Large-model inference has two fundamentally different workloads — compute-heavy prompt processing (prefill) and memory-bound token generation (decode). Kthena lets you split them into separately scaled ServingGroup roles.

  • Workload Separation — Dedicate prefill nodes for maximum compute throughput and decode nodes for lowest latency, each with its own replica count and hardware profile.
  • KV Cache Coordination — Seamless KV-cache transfer between prefill and decode pods via LMCache, MoonCake, or NIXL connectors — no application-level plumbing required.
  • PD-Aware Routing — The Kthena Router understands PD groups: it selects a decode pod first, then pairs it with a compatible prefill pod in the same group, ensuring co-located cache hits and minimal data movement.

Cost-Driven Autoscaling

Kthena's autoscaler goes beyond simple metric thresholds — it factors in cost, SLOs, and heterogeneous hardware.

  • Multi-Metric Scaling — Scale on custom metrics, CPU, memory, GPU utilization, and budget constraints in a single policy.
  • Flexible Policies — Combine stable scaling with a panic mode fast-path for traffic spikes, plus configurable stabilization windows to avoid flapping.
  • Policy Binding — Attach autoscaling policies to any ModelServing workload — not just a single resource type — with support for cost-aware distribution across heterogeneous instance pools (e.g., H100 + A100).

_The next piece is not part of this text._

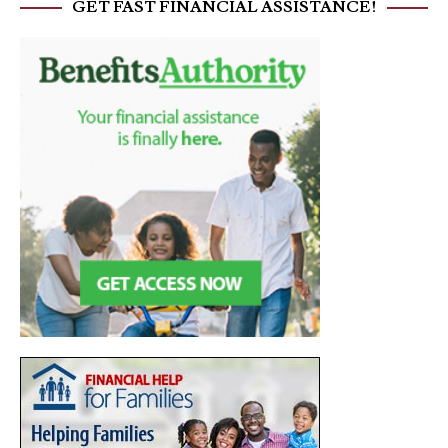
GET FAST FINANCIAL ASSISTANCE!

Observability & Monitoring

  • Prometheus Metrics — Built-in metrics for router latency (TTFT / TPOT), queue depth, cache hit rates, and per-model throughput.
  • Request Tracking — End-to-end request tracing across the authentication → scheduling → proxy pipeline.
  • Access Log — Structured access logging for every request, including model, latency, token counts, and upstream pod.
  • Health Checks — Continuous liveness, readiness, and engine-specific health probes for every inference pod.